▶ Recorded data
━━━━━━━━━━━━━━━━━━━━
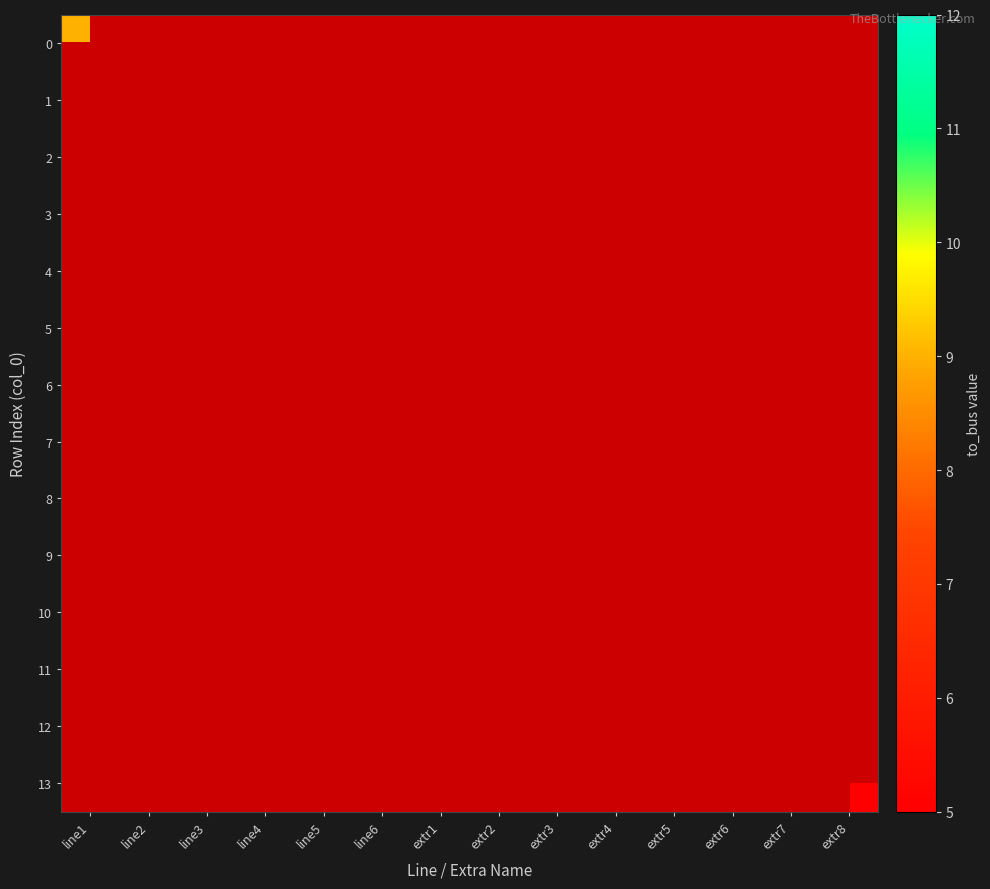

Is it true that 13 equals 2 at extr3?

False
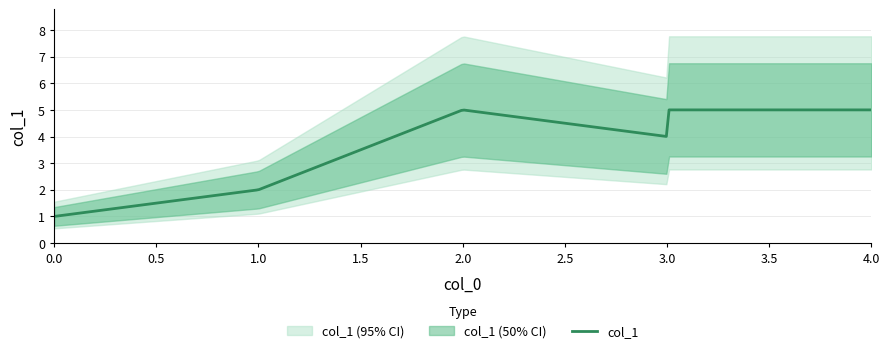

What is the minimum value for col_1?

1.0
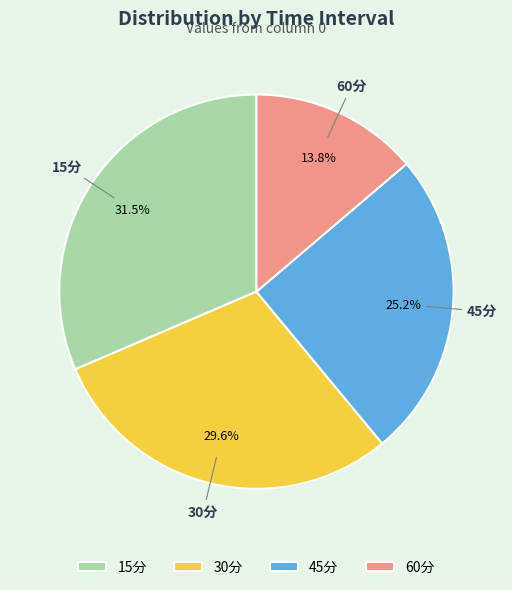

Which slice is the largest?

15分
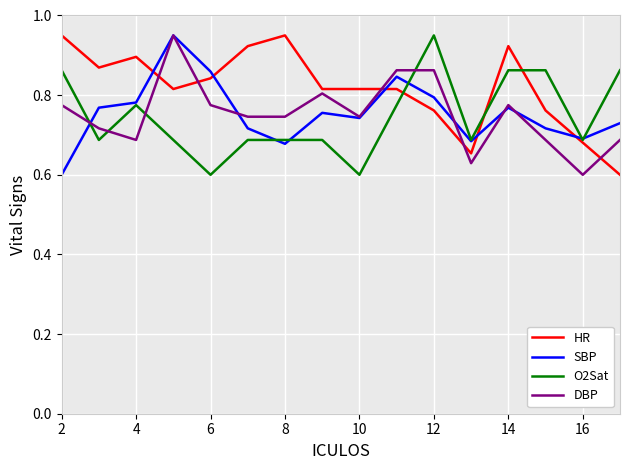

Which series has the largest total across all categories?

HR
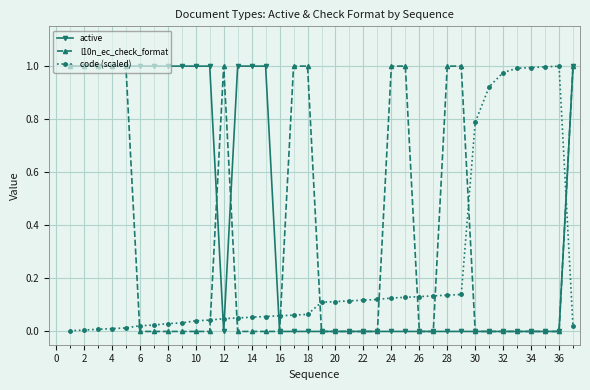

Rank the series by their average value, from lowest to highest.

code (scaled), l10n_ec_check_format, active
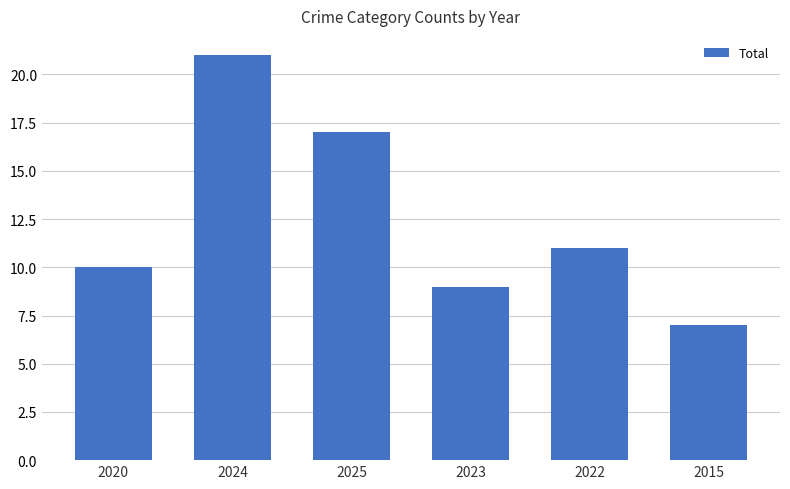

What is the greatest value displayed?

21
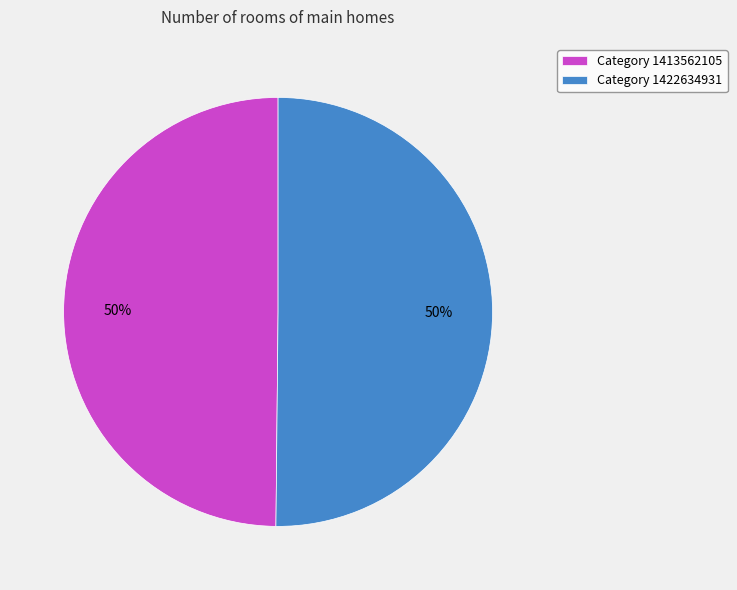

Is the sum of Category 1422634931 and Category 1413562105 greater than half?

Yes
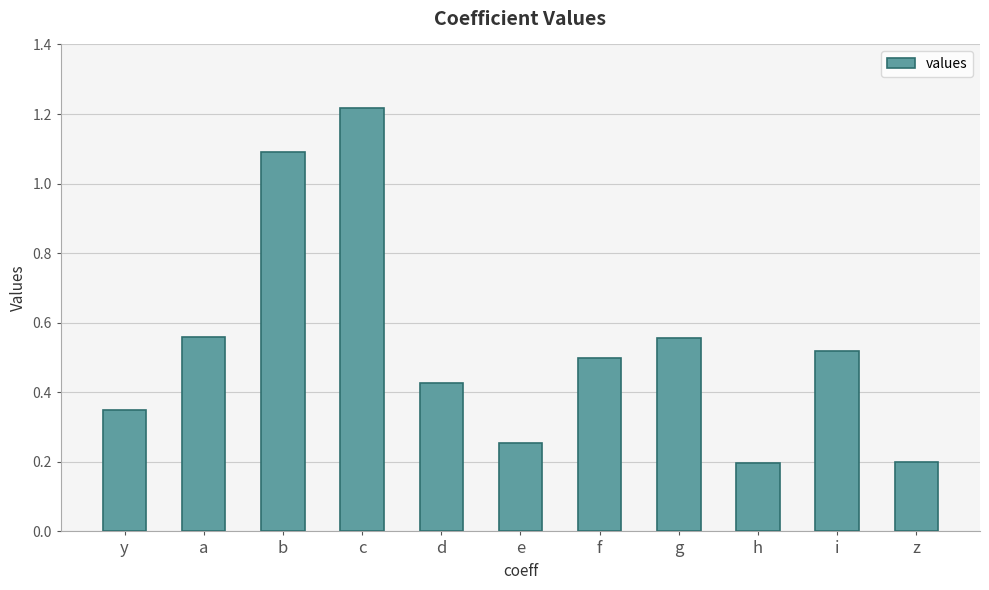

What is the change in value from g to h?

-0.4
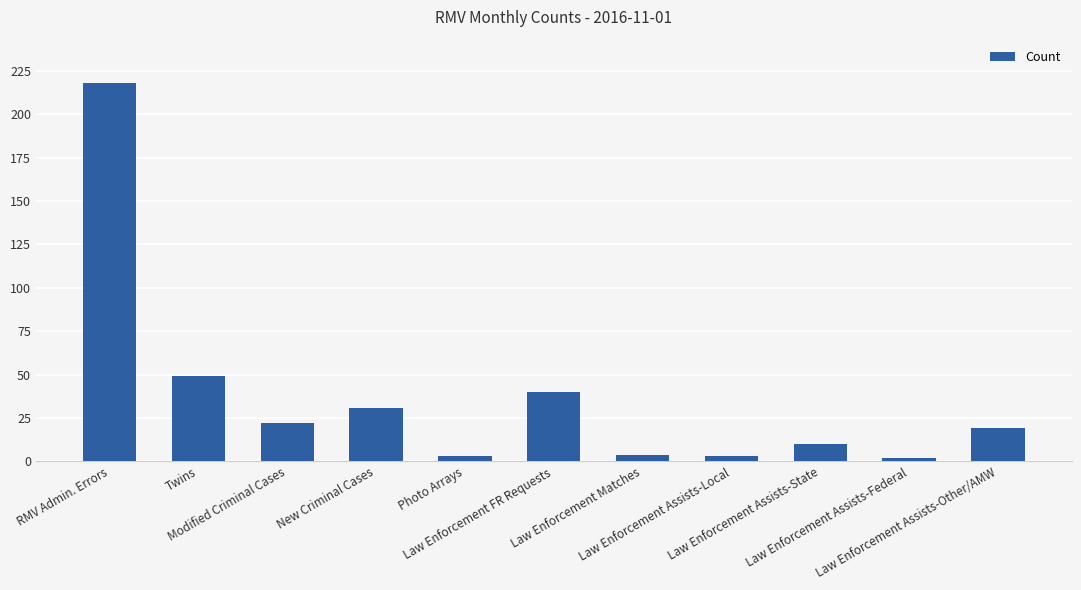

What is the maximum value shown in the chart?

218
━━━━━━━━━━━━━━━━━━━━
▶ Problem
State how many lines of the entries above contain the string "half", where case must match. Reply with the number only.

▶ Written answer
1